What the exercise asks ::
Repeat every record below exactly, leaving out the pictures.

##########

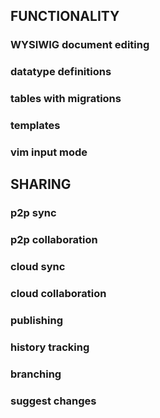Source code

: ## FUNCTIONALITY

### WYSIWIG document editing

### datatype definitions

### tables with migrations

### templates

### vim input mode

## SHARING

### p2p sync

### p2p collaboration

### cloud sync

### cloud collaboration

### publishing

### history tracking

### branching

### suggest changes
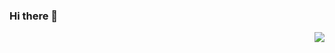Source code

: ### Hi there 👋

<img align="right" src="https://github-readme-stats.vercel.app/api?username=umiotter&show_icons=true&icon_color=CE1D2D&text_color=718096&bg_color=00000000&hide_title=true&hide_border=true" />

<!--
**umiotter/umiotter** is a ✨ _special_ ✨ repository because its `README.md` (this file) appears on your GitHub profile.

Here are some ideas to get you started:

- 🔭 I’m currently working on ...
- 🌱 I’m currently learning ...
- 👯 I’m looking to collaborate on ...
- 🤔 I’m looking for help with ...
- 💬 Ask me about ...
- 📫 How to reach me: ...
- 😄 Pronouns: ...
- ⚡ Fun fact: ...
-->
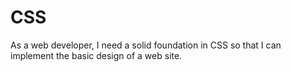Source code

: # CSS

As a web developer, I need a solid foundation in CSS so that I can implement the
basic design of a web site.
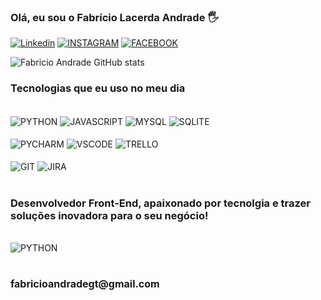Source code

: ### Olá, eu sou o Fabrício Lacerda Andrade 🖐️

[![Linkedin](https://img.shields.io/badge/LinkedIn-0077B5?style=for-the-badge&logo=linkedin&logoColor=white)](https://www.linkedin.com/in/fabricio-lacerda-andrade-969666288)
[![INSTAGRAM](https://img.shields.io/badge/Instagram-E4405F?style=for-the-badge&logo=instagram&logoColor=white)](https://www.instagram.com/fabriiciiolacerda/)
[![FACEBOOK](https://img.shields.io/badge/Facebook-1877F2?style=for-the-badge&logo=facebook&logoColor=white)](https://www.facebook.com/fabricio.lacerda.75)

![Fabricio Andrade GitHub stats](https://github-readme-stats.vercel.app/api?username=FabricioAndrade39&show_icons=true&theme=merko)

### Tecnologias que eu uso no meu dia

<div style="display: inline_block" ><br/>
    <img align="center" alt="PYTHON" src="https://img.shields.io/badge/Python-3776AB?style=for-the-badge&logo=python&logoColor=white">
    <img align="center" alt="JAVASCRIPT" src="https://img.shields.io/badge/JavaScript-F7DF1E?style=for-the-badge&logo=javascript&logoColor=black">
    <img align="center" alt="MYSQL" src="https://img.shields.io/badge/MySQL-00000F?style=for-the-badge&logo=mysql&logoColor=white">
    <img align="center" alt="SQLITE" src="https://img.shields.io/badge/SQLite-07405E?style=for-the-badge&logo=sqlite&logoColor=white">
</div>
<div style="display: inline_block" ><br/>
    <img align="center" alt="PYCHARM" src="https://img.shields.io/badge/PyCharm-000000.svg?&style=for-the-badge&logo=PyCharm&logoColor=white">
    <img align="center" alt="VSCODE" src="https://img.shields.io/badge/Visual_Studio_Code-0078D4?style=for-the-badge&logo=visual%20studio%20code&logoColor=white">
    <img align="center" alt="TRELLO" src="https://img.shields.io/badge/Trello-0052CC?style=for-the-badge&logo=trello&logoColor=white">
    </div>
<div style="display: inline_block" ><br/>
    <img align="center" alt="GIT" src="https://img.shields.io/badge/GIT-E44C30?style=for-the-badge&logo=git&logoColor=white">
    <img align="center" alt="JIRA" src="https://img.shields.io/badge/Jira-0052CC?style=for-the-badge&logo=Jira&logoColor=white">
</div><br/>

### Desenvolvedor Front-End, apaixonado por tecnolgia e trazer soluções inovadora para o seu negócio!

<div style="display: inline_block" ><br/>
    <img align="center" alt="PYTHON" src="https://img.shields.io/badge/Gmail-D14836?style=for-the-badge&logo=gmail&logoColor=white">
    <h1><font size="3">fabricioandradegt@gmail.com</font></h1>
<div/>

##########

Task solution ::
Source code

: ## FUNCTIONALITY

### WYSIWIG document editing

### datatype definitions

### tables with migrations

### templates

### vim input mode

## SHARING

### p2p sync

### p2p collaboration

### cloud sync

### cloud collaboration

### publishing

### history tracking

### branching

### suggest changes
Source code

: ### Hi there 👋

<img align="right" src="https://github-readme-stats.vercel.app/api?username=umiotter&show_icons=true&icon_color=CE1D2D&text_color=718096&bg_color=00000000&hide_title=true&hide_border=true" />

<!--
**umiotter/umiotter** is a ✨ _special_ ✨ repository because its `README.md` (this file) appears on your GitHub profile.

Here are some ideas to get you started:

- 🔭 I’m currently working on ...
- 🌱 I’m currently learning ...
- 👯 I’m looking to collaborate on ...
- 🤔 I’m looking for help with ...
- 💬 Ask me about ...
- 📫 How to reach me: ...
- 😄 Pronouns: ...
- ⚡ Fun fact: ...
-->
Source code

: # CSS

As a web developer, I need a solid foundation in CSS so that I can implement the
basic design of a web site.
Source code

: ### Olá, eu sou o Fabrício Lacerda Andrade 🖐️

[![Linkedin](https://img.shields.io/badge/LinkedIn-0077B5?style=for-the-badge&logo=linkedin&logoColor=white)](https://www.linkedin.com/in/fabricio-lacerda-andrade-969666288)
[![INSTAGRAM](https://img.shields.io/badge/Instagram-E4405F?style=for-the-badge&logo=instagram&logoColor=white)](https://www.instagram.com/fabriiciiolacerda/)
[![FACEBOOK](https://img.shields.io/badge/Facebook-1877F2?style=for-the-badge&logo=facebook&logoColor=white)](https://www.facebook.com/fabricio.lacerda.75)

![Fabricio Andrade GitHub stats](https://github-readme-stats.vercel.app/api?username=FabricioAndrade39&show_icons=true&theme=merko)

### Tecnologias que eu uso no meu dia

<div style="display: inline_block" ><br/>
    <img align="center" alt="PYTHON" src="https://img.shields.io/badge/Python-3776AB?style=for-the-badge&logo=python&logoColor=white">
    <img align="center" alt="JAVASCRIPT" src="https://img.shields.io/badge/JavaScript-F7DF1E?style=for-the-badge&logo=javascript&logoColor=black">
    <img align="center" alt="MYSQL" src="https://img.shields.io/badge/MySQL-00000F?style=for-the-badge&logo=mysql&logoColor=white">
    <img align="center" alt="SQLITE" src="https://img.shields.io/badge/SQLite-07405E?style=for-the-badge&logo=sqlite&logoColor=white">
</div>
<div style="display: inline_block" ><br/>
    <img align="center" alt="PYCHARM" src="https://img.shields.io/badge/PyCharm-000000.svg?&style=for-the-badge&logo=PyCharm&logoColor=white">
    <img align="center" alt="VSCODE" src="https://img.shields.io/badge/Visual_Studio_Code-0078D4?style=for-the-badge&logo=visual%20studio%20code&logoColor=white">
    <img align="center" alt="TRELLO" src="https://img.shields.io/badge/Trello-0052CC?style=for-the-badge&logo=trello&logoColor=white">
    </div>
<div style="display: inline_block" ><br/>
    <img align="center" alt="GIT" src="https://img.shields.io/badge/GIT-E44C30?style=for-the-badge&logo=git&logoColor=white">
    <img align="center" alt="JIRA" src="https://img.shields.io/badge/Jira-0052CC?style=for-the-badge&logo=Jira&logoColor=white">
</div><br/>

### Desenvolvedor Front-End, apaixonado por tecnolgia e trazer soluções inovadora para o seu negócio!

<div style="display: inline_block" ><br/>
    <img align="center" alt="PYTHON" src="https://img.shields.io/badge/Gmail-D14836?style=for-the-badge&logo=gmail&logoColor=white">
    <h1><font size="3">fabricioandradegt@gmail.com</font></h1>
<div/>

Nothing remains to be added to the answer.